The folly of expecting institutionalized funding
When a child is raised, we provide them with a home, food, education, love and encouragement. Within a couple decades, give or take, the kid grows up and is expected to care for itself.
You can’t really expect the same of federally funded ventures.
Yes, sometimes research and education ventures support themselves after the funding runs out. But it doesn’t often work like that. Organizations are not people. (Even if Mitt Romney and the Supreme Court attempt to claim otherwise.)
If an agency wants something, then they can fund it. But when they stop funding it, then they’re saying that they don’t want it anymore. But it’s a grandiose hope that a funded venture can somehow exist in perpetuity because it was funded for a while.
NESCent, the National Evolutionary Synthesis Center, was funded for ten years.
Today was @NESCent last day. Great work came out of this center over the years #Evol2015 pic.twitter.com/TTIeqM7mx1
— Corrie Moreau (@CorrieMoreau) June 30, 2015
NCEAS, the National Center for Ecological Synthesis and Analysis, had fifteen years of federal funding.

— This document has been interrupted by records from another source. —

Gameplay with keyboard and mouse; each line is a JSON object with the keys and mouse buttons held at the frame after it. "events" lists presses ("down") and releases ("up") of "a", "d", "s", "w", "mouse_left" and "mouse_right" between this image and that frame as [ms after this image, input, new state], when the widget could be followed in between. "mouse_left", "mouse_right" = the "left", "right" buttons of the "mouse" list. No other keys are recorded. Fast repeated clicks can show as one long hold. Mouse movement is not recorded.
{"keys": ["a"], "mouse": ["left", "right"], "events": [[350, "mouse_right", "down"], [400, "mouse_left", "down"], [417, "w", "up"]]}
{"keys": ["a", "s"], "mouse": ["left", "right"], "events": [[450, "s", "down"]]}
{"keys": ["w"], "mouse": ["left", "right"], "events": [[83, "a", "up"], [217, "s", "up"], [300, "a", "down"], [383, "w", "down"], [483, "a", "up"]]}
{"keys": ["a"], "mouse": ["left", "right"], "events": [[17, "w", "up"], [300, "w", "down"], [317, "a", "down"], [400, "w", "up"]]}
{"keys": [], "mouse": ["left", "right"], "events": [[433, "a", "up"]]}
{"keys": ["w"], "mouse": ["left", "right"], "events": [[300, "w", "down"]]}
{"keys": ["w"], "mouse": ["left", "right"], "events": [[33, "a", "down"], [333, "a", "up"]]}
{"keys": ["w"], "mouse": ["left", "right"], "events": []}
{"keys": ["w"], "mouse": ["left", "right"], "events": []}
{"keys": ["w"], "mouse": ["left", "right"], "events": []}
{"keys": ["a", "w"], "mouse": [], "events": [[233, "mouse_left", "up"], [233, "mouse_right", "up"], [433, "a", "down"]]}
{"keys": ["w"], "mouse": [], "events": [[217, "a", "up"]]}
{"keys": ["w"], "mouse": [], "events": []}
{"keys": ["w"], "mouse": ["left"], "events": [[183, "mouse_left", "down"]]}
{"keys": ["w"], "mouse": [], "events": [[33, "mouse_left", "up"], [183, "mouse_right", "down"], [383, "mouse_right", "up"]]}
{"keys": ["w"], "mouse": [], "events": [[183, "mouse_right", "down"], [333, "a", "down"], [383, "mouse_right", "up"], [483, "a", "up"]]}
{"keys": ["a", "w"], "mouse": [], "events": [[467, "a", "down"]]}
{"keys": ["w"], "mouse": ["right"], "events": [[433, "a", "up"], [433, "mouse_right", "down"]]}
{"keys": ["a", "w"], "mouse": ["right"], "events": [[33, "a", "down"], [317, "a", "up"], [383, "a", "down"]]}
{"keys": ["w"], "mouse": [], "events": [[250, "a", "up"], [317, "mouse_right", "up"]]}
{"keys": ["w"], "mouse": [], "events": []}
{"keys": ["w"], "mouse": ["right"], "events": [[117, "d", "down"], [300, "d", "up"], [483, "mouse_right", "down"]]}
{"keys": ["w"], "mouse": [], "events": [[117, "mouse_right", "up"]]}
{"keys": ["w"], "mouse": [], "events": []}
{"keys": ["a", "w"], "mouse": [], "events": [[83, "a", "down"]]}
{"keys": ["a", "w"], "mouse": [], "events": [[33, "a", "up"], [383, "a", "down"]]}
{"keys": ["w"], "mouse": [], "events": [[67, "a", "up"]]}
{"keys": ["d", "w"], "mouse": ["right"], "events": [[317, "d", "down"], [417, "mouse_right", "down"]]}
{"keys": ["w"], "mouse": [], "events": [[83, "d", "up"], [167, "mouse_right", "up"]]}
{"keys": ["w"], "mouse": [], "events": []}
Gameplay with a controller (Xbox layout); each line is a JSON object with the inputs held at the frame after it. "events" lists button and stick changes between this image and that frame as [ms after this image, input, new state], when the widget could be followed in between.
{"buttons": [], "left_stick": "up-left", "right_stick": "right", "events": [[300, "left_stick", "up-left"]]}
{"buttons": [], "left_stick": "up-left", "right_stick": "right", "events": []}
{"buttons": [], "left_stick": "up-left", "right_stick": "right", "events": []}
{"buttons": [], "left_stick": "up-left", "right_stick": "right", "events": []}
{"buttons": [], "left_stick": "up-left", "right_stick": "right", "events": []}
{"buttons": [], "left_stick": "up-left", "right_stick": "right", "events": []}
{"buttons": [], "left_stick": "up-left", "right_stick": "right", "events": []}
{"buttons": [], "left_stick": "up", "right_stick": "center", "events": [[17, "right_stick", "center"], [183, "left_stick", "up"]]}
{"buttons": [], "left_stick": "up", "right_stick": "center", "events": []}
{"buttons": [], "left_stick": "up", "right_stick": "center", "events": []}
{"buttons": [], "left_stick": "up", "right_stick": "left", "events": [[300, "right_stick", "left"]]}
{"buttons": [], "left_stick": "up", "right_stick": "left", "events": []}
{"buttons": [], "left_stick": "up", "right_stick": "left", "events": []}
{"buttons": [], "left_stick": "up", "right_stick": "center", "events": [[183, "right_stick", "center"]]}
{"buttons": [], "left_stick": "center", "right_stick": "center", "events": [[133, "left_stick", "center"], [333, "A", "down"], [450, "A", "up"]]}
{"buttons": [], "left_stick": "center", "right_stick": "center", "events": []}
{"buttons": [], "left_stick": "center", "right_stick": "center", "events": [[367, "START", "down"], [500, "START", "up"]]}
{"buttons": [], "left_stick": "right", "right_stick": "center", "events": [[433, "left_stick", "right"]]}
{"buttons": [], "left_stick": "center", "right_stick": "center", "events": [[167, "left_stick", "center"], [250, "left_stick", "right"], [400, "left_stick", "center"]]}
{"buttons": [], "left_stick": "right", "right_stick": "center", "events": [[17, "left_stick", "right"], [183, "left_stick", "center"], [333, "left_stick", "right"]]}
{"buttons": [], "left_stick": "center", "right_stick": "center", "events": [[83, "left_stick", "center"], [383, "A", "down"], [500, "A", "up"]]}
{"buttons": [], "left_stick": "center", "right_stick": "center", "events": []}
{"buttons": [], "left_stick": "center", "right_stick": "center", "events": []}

NCEAS continues to exist, in a reduced and altered form, on the basis of philanthropic donors.
And nowadays there’s the SYSYNC, the national Socio-Environmental Synthesis Center, a more recent creation.
Even if these centers are ephemeral, then I think their existence is still worth the cost.
But expecting research centers like these to persist after NSF funds run out is overly optimistic. For example, NSF has funded a bunch of CRESTs (Centers of Research Excellence in Science and Technology). At least to some extent, they expected these centers to continue bringing in funds after federal funding runs out:
The ability of CREST Centers to leverage funding from federal, state and local agencies, as well as to foster industrial and academic collaborations, as part of a sustainable research enterprise, is an important outcome.
Of all the CREST-funded centers out there, how many have kept going when the dollars ran out?
I’m also thinking about LS-AMP. Students from underrepresented groups have long enjoyed support of the Louis Stokes Alliances for Minority Participation (LS-AMP). The individual amount of funding that students receive to do projects under AMP isn’t huge, but at least on our campus has a huge positive effect on participants. I’ve heard grumblings that there are expectations that our AMP programs need to find a way to continue running without federal support. Ummm. That’s somehow among me and my students and my university and our provost and our development office. Whenever the feds decide to stop funding our students., I don’t foresee the cash rolling in to support AMP from anywhere. Just sayin’.
AMP Alliance proposals are “expected to develop project sustainability plans for Alliance continuity without NSF funding.” How, exactly, are we supposed to do this?
Of course, it’s good to plan a strategy for continued success once funding runs out. It’s another thing to expect continuity without external support!
Let’s face it, ventures in science research and education aren’t built to attract enough donor support to continue as normal after federal funding expires. At least, that’s definitely the case for those operating in non-prestigious institutions with programs serving disadvantages students.
This notion has played out badly for the financial future of biological field stations. Stations can ramp up with external funds, but then have trouble persisting. It might be harder to work at field stations because of changes in our families and the rush-to-publish for new PhD students — but also, stations are getting more expensive as it’s getting harder to land federal funds for operations and large projects. If our country wants field stations, then it can fund them. If it doesn’t, then it won’t.
To fund something for a while, and then expect fiscal independence on the basis of philanthropy and the schmoozing ability of university personnel, is a little, um, overly hopeful.